Feuerbach (Prefácio da Segunda edição de
A essência do Cristianismo.
IN A Sociedade do Espetáculo de Guy Debord).
A comunicação sempre ocupou um espaço importante no
desenvolvimento histórico da humanidade, influenciando,
em épocas variadas, os campos da vida societária, a
saber: a economia, a sociabilidade, a cultura e a política.
Portanto, se a comunicação é hoje tema tão
significativo para o debate na academia e em outros
segmentos da vida social, principalmente no que tange as
novas tecnologias da comunicação e/ou novas mídias é
porque, na verdade, ela sempre foi um elemento
fundamental para a compreensão do homem, desde à
caverna, até às modernas aglomerações contemporâneas.
Neste sentido, se a comunicação sempre foi algo
importante para vida em sociedade, as pesquisas e
descobertas que desvendam os "mistérios" do
uso dos meios de comunicação nos mostram cada vez mais
como a comunicação e suas mediações ocuparam e
ocupam espaços de poder.
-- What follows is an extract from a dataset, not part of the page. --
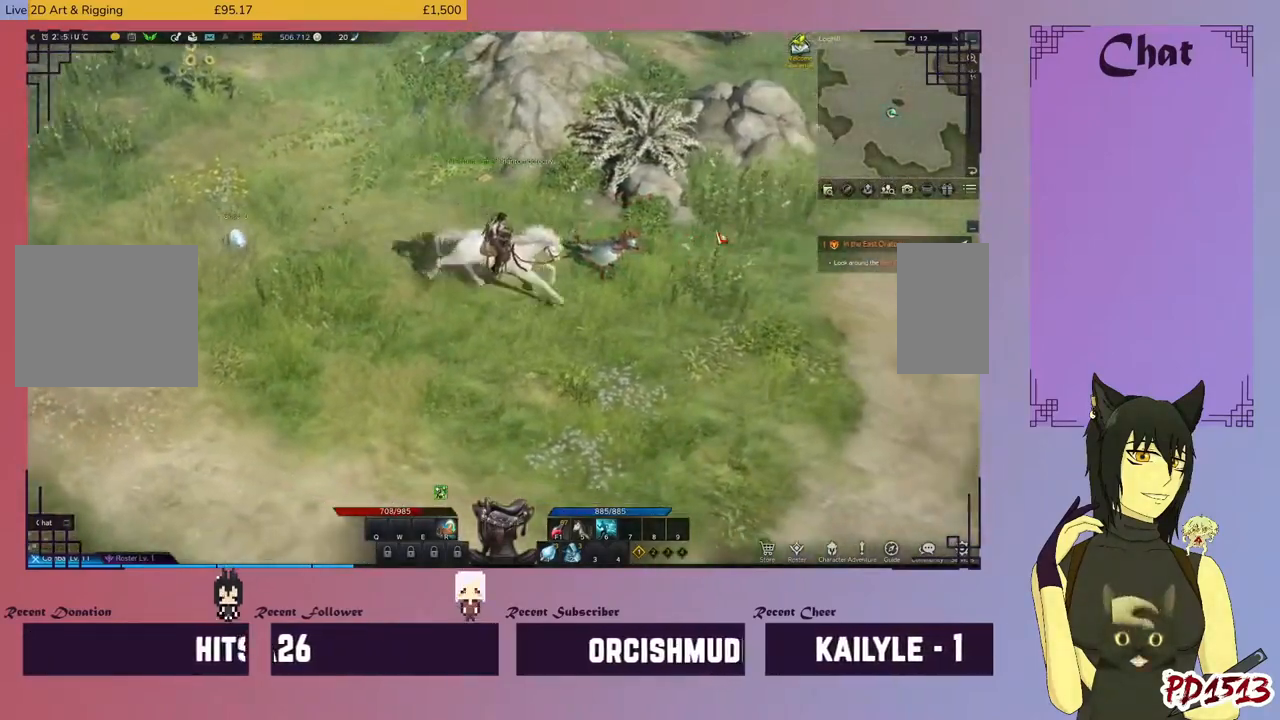
{"keys": ["d"], "mouse": [], "events": []}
Não se pode negar a importância
histórica que os folhetins, tablóides e boletins
tiveram para difusão do paradigma capitalista no final
do antigo regime feudal. Os veículos de comunicação
impressos, em ampla expansão, principalmente a partir
do aperfeiçoamento dos tipos móveis de impressão no século
XV, vão impulsionar e possibilitar a difusão, em larga
escala, do novo modo de produção e da ideologia
burguesa ascendente. Exemplo atual desse poder se
encontra nas mídias (rádio-jornal-televisão-internet)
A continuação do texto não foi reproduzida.